#### The data:
= Beginning of Section =

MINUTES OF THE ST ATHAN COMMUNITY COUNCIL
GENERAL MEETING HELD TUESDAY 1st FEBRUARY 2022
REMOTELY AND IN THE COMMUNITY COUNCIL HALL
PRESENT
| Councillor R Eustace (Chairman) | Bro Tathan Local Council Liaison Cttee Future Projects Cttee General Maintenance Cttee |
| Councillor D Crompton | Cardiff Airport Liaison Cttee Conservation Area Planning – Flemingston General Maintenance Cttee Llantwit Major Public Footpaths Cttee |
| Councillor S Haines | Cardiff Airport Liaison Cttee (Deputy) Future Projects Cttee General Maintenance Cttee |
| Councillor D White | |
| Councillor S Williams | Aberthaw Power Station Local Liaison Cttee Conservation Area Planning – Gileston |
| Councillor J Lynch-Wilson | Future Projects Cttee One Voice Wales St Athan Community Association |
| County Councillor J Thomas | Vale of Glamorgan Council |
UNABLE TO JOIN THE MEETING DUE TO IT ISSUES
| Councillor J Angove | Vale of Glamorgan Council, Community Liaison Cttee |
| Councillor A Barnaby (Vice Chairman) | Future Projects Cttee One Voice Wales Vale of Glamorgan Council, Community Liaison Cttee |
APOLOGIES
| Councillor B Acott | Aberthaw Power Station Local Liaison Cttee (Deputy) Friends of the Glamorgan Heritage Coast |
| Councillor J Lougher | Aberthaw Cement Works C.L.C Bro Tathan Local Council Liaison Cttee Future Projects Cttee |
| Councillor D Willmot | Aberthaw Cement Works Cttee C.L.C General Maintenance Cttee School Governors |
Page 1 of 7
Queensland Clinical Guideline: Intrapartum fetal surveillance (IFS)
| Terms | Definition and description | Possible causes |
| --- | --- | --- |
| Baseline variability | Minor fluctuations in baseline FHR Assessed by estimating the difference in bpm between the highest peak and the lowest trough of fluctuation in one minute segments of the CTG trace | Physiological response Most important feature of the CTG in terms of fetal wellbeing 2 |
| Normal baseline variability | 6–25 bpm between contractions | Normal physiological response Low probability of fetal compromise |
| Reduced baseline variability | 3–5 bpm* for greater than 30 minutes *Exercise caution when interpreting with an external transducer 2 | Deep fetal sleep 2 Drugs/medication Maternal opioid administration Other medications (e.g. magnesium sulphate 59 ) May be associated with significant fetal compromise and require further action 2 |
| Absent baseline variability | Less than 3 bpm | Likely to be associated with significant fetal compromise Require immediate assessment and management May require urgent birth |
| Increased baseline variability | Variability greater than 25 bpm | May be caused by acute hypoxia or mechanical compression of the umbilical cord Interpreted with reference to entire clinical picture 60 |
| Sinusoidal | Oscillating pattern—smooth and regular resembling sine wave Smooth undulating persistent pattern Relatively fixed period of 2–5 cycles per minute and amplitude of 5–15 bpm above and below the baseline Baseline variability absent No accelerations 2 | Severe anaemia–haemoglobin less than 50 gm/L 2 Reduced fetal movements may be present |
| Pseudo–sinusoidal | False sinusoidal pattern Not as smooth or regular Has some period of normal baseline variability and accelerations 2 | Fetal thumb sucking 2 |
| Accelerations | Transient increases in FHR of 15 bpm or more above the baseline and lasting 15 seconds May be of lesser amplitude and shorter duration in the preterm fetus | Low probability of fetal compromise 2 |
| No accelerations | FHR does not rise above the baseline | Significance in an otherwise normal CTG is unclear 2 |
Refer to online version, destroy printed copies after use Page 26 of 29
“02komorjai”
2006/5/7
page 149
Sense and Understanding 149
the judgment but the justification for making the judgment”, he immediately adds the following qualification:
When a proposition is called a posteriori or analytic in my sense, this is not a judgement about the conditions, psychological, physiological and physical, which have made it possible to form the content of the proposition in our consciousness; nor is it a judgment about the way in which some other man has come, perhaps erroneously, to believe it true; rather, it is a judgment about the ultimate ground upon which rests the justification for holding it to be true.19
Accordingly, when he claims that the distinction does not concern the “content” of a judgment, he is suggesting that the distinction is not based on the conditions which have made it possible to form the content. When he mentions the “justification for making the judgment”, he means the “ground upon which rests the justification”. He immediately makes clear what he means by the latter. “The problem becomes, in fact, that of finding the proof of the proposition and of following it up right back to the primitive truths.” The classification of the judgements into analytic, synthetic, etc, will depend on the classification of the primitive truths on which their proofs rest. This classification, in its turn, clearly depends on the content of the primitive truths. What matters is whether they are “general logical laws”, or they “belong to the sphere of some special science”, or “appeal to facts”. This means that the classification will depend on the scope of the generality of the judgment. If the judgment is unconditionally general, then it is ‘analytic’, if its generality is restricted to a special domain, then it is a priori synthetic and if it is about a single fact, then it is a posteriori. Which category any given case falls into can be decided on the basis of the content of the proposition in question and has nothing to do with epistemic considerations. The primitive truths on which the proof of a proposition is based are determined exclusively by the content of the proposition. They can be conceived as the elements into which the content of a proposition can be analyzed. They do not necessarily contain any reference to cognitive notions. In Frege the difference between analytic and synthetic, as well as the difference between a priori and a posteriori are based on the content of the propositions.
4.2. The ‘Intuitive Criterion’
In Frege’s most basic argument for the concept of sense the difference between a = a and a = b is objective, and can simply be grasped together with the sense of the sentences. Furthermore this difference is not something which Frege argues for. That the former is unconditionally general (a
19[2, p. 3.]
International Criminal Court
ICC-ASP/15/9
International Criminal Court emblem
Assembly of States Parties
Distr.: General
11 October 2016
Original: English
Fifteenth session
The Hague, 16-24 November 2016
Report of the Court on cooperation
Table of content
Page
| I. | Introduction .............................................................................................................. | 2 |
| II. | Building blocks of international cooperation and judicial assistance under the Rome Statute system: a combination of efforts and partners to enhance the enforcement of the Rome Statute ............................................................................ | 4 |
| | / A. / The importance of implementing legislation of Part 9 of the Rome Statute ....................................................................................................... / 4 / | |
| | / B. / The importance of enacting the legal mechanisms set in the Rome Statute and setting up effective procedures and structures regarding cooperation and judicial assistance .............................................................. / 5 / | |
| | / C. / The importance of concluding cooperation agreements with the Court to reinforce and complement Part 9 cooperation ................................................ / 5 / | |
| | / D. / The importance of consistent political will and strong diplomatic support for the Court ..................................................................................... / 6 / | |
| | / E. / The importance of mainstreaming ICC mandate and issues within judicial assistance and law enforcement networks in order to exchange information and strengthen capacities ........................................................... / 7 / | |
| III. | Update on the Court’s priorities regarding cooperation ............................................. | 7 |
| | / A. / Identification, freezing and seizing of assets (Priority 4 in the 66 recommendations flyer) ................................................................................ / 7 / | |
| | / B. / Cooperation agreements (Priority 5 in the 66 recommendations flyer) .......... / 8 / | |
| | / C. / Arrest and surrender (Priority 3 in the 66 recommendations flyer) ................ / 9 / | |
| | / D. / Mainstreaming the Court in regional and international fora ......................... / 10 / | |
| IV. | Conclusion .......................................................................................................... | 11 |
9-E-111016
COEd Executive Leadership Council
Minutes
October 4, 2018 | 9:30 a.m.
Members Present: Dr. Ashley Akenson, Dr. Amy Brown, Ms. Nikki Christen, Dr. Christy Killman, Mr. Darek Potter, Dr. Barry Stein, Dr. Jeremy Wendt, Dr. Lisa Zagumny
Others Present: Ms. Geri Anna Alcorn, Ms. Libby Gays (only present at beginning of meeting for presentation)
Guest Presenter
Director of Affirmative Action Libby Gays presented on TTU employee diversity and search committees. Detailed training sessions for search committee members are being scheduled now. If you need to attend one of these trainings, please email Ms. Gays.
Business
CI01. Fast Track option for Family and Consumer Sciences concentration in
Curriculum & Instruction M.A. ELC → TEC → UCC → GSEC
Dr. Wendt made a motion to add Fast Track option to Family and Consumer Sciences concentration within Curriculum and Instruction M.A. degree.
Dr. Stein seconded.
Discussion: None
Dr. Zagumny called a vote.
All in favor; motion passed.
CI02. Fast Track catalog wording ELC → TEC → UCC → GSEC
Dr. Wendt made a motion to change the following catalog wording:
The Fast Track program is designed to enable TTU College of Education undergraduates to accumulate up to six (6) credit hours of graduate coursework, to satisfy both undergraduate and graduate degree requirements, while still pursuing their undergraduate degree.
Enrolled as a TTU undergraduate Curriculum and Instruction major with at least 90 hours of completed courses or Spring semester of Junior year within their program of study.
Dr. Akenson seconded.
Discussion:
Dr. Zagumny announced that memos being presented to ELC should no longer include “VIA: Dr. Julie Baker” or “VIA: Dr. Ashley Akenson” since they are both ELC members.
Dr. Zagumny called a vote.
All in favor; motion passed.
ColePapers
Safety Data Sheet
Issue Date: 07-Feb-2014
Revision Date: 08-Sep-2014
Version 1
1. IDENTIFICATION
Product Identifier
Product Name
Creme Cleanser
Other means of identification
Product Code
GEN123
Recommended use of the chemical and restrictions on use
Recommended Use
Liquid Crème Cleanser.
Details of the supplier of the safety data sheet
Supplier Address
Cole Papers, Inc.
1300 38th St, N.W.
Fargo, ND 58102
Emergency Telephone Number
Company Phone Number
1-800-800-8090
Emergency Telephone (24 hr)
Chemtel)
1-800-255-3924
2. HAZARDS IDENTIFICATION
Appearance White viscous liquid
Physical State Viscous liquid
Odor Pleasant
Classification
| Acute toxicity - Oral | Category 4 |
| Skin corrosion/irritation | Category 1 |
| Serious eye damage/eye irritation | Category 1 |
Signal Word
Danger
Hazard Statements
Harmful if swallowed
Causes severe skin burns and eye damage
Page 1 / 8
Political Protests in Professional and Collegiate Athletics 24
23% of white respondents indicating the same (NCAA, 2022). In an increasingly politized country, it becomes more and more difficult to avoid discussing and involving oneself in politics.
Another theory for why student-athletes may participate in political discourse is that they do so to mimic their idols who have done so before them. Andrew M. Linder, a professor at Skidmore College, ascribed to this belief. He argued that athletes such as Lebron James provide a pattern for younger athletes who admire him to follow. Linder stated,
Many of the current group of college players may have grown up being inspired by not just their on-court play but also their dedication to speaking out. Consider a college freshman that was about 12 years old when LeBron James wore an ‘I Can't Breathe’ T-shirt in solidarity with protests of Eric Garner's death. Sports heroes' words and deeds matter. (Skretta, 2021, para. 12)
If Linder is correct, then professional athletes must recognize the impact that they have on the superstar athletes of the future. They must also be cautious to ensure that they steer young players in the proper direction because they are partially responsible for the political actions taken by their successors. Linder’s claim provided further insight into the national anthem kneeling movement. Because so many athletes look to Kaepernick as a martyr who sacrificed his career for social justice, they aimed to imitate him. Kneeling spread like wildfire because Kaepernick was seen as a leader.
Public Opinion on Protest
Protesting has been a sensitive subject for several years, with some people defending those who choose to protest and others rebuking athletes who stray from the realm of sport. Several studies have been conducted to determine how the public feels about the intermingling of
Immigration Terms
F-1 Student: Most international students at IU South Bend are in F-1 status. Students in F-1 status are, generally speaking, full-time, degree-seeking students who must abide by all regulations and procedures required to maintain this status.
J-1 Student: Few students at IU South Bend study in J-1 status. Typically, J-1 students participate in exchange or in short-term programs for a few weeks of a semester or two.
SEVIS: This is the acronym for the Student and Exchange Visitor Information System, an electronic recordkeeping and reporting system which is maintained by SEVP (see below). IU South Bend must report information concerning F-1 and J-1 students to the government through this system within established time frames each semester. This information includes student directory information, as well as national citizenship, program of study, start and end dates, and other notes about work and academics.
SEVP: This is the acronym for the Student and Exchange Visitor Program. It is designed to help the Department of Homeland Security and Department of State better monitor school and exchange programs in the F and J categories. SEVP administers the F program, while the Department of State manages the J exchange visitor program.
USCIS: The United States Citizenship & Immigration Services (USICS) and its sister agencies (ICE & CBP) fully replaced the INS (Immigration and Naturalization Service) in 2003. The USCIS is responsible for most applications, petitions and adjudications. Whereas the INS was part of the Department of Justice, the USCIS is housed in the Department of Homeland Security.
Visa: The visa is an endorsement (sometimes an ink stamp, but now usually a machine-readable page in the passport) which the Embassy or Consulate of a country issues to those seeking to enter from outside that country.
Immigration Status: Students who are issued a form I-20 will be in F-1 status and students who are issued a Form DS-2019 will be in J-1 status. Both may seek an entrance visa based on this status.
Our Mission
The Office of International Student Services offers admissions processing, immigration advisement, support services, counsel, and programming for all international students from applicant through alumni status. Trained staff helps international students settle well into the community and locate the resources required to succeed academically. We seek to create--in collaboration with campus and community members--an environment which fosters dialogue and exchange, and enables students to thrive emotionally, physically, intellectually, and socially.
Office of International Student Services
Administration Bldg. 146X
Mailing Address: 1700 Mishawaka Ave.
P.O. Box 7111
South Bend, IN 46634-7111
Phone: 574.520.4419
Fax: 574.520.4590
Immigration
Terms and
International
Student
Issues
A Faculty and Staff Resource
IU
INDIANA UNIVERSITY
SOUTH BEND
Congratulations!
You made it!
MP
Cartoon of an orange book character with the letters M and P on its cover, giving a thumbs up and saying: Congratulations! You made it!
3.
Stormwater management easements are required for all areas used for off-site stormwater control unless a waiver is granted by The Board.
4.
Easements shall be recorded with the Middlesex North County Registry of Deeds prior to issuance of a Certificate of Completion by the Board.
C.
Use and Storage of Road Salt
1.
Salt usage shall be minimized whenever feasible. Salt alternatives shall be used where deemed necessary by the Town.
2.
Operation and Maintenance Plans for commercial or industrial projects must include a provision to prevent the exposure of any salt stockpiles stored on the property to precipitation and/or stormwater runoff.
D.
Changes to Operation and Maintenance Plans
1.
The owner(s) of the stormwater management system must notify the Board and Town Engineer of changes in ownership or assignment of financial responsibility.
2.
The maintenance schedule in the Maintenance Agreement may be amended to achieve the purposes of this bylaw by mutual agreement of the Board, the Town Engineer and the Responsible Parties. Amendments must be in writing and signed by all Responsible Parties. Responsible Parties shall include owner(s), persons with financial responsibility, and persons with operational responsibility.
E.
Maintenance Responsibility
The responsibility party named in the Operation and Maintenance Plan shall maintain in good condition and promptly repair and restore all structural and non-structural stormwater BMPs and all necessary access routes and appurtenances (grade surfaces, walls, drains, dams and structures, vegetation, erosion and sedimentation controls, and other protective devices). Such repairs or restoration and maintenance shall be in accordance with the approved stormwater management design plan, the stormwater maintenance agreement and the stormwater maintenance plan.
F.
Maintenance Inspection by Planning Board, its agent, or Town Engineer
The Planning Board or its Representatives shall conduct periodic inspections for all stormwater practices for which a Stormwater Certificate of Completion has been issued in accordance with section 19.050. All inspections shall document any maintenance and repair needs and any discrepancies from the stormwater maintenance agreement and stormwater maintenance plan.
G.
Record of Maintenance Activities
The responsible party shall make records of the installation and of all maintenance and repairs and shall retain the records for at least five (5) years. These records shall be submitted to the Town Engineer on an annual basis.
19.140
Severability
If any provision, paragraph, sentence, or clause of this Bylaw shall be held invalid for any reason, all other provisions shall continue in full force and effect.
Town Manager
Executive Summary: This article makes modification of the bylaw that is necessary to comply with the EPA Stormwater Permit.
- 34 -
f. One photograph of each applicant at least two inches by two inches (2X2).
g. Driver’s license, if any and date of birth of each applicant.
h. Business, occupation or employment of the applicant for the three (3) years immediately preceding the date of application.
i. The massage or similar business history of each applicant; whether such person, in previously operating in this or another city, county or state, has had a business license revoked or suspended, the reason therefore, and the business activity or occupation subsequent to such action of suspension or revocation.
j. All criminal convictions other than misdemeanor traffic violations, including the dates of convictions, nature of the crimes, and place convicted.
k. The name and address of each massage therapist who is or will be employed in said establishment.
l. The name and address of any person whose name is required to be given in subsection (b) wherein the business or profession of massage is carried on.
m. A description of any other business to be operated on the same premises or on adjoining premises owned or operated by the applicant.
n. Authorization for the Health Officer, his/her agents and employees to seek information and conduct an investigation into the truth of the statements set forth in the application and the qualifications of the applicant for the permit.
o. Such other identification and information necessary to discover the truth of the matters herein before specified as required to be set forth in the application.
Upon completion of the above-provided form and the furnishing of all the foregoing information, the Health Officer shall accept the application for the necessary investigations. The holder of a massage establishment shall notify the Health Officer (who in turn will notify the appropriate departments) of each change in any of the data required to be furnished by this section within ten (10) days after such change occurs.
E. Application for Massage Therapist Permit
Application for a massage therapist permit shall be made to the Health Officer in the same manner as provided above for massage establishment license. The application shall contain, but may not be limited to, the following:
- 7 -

= End of Section =

#### Task details:
Whenever "Family" occurs in a line above, copy that line.

#### Answer to this exercise:
CI01. Fast Track option for Family and Consumer Sciences concentration in
Dr. Wendt made a motion to add Fast Track option to Family and Consumer Sciences concentration within Curriculum and Instruction M.A. degree.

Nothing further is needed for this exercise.